Если Лазаренко получил записку на вечере, а не принес ее с собой,
значит, скорее всего, ее написала Дина Больц.
- В том году, - завел историю "участковый уполномоченный Анискин", -
у нас в Сафонове одного художника чуть не убили. Он, конечно, пил сильно
и все такое, но рисовал отлично. В Доме культуры две стены его картинами
завешаны. Красота такая - и моря, и горы, и реки, все на свете. Я это
дело когда расследовал, много всяких книжек про искусство читал. У них,
у художников, совсем другая жизнь, не то, что у нас, обыкновенных людей.
Вот я и спрашиваю. Потому что интересуюсь.
Дина смотрела на него во все глаза, но, кажется, успокаивалась.
Нет, не могла она так ошибиться. Этот капитан простак и недоучка, а
вовсе не холодный, трезвый, выжидающий охотник, каким он на секунду ей
показался.
Все обойдется. Она вне опасности. Она полностью контролирует
ситуацию, и никто не сможет ей помешать. Особенно милицейские недоумки.
- Может, еще кофе? - спросила она и снова улыбнулась. Она знала, как
действует на мужчин ее улыбка.
Капитан от кофе отказался и стал прощаться.
Прощался он долго и с энтузиазмом. В просторной прихожей тоже было
несколько картин.
Снег на улице валил отвесной стеной. В свете автомобильных фар
сыпались белые хлопья, возникали ниоткуда и пропадали никуда, за свет.
Метались прохожие и ревели машины, не трогаясь с места. Пейзаж был похож
на декорации к фильму "Санитарный день в аду". Сегодня впервые в роли
черта - капитан Никоненко. Спешите видеть.
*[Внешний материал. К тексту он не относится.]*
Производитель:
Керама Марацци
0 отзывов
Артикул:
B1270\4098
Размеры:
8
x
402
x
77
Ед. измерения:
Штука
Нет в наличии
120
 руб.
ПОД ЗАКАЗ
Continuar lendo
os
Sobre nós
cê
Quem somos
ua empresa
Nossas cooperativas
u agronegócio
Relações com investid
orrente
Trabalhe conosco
Дел больше нет, и до управления он доберется как раз часу в десятом,
а до Сафонова по таким пробкам - рукой подать. К утру будет. Хорошо бы
Буран с голоду не умер.
"Кошка на радиаторе", мать ее...
К концу дня Владимир Сидорин совершенно ясно понял, что капитан
приходил не просто для того, чтобы узнать, что именно он видел или чего
не видел. У капитана была определенная цель, и Владимир был уверен, что
эта цель - он сам.
Он никогда не любил детективы и всегда был уверен, что и работы такой
не существует - искать и сажать в тюрьму преступников. Эту работу
придумали те, кто больше ничем не может и не умеет заниматься. Вроде
этого наглого капитана, который сунул ему под нос свои ботинки, а потом
расспрашивал его о Дине и Машке с таким оскорбительно скучающим видом.
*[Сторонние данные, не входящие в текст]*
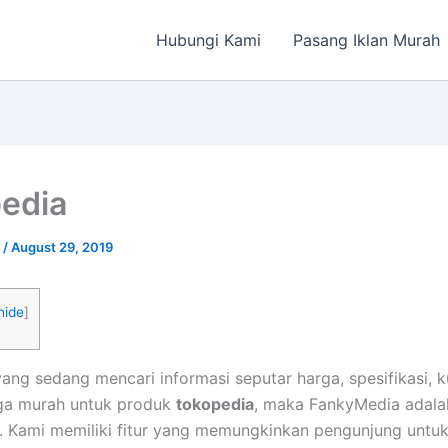
Hubungi Kami
Pasang Iklan Murah
edia
a
/
August 29, 2019
hide
]
ang sedang mencari informasi seputar harga, spesifikasi, 
ga murah untuk produk
tokopedia
, maka FankyMedia adala
 Kami memiliki fitur yang memungkinkan pengunjung untu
Зачем искать каких-то мифических преступников, когда в каждом
конкретном случае есть свой, вполне подходящий Владимир Сидорин? Капитан
явно нацелился именно на него, и Сидорин отлично понимал, что сделать
его козлом отпущения ничего не стоит.
Он был на месте происшествия, он видел, как Маня упала, он даже
видел, как Потапов кинулся к ней, следовательно, на роль преступника
вполне подходит.
Дочь Машка останется одна.
Вчера он купил ей в "Детском мире" белого медведя.
Медведь стоил бешеных денег. Он присмотрел его несколько месяцев
назад и все время копил деньги, пересчитывал их, как пятилетний
мальчишка монетки из кошки-копилки, и все не хватало. Третьего дня ему
на голову неожиданно свалился гонорар за давнюю статью, о которой он
позабыл, и он помчался в "Детский мир".
Он мчался и больше всего на свете боялся, что именно этого медведя
там не окажется. Кончились, всех распродали.
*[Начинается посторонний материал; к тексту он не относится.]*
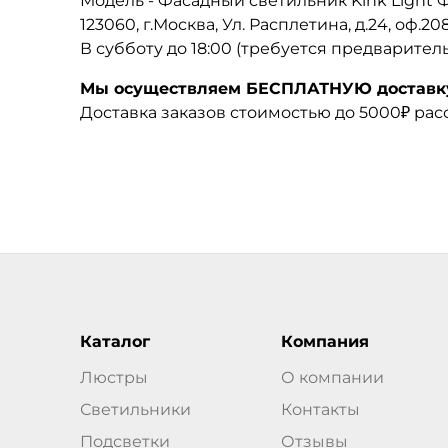
Модель - Фасадный светильник Kink Light 
123060, г.Москва, Ул. Расплетина, д.24, оф.2
В субботу до 18:00 (требуется предварител
Мы осуществляем БЕСПЛАТНУЮ доставку 
Доставка заказов стоимостью до 5000₽ ра
Каталог
Компания
Люстры
О компании
Светильники
Контакты
Подсветки
Отзывы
Медведи сидели на широкой деревянной полке, свесив мохнатые
белоснежные морды, которые хотелось погладить. У них были карие с
золотистыми точками глаза и живые кожаные носы, и Сидорин представлял
себе, как счастлива будет Машка, у которой никогда не было такого
медведя.
Он долго ходил вдоль деревянной полки, не торопился, выбирал. Ему
нравилось выбирать Машке медведя, и он чувствовал себя богачом.
Он даже попросил упаковать его, и медведя завернули в шелковую бумагу
и навязали на него бантов. И деньги у него еще остались.
Конечно, следовало бы отдать эти деньги Нине, но не зря он чувствовал
себя богачом. Немножко он отложил на какой-нибудь самый черный день, а
на остальные купил две бутылки шампанского, икру, какой-то сок, большой
кусок желтого дырчатого сыра, твердую палку сухой колбасы, шоколадку
"Слава", орехов и мармелада. Когда-то Нина любила мармелад, и Сидорин об
этом помнил.
У них будет праздник, и не станет он ждать лета и Машкиного дня
рождения, чтобы подарить ей медведя! Он отдаст его завтра же, после
дежурства, и они будут пить шампанское, и есть колбасу, и орехи, и
шоколад. Машка будет визжать от счастья и тискать медведя, и он будет
чувствовать себя героем и победителем жизни.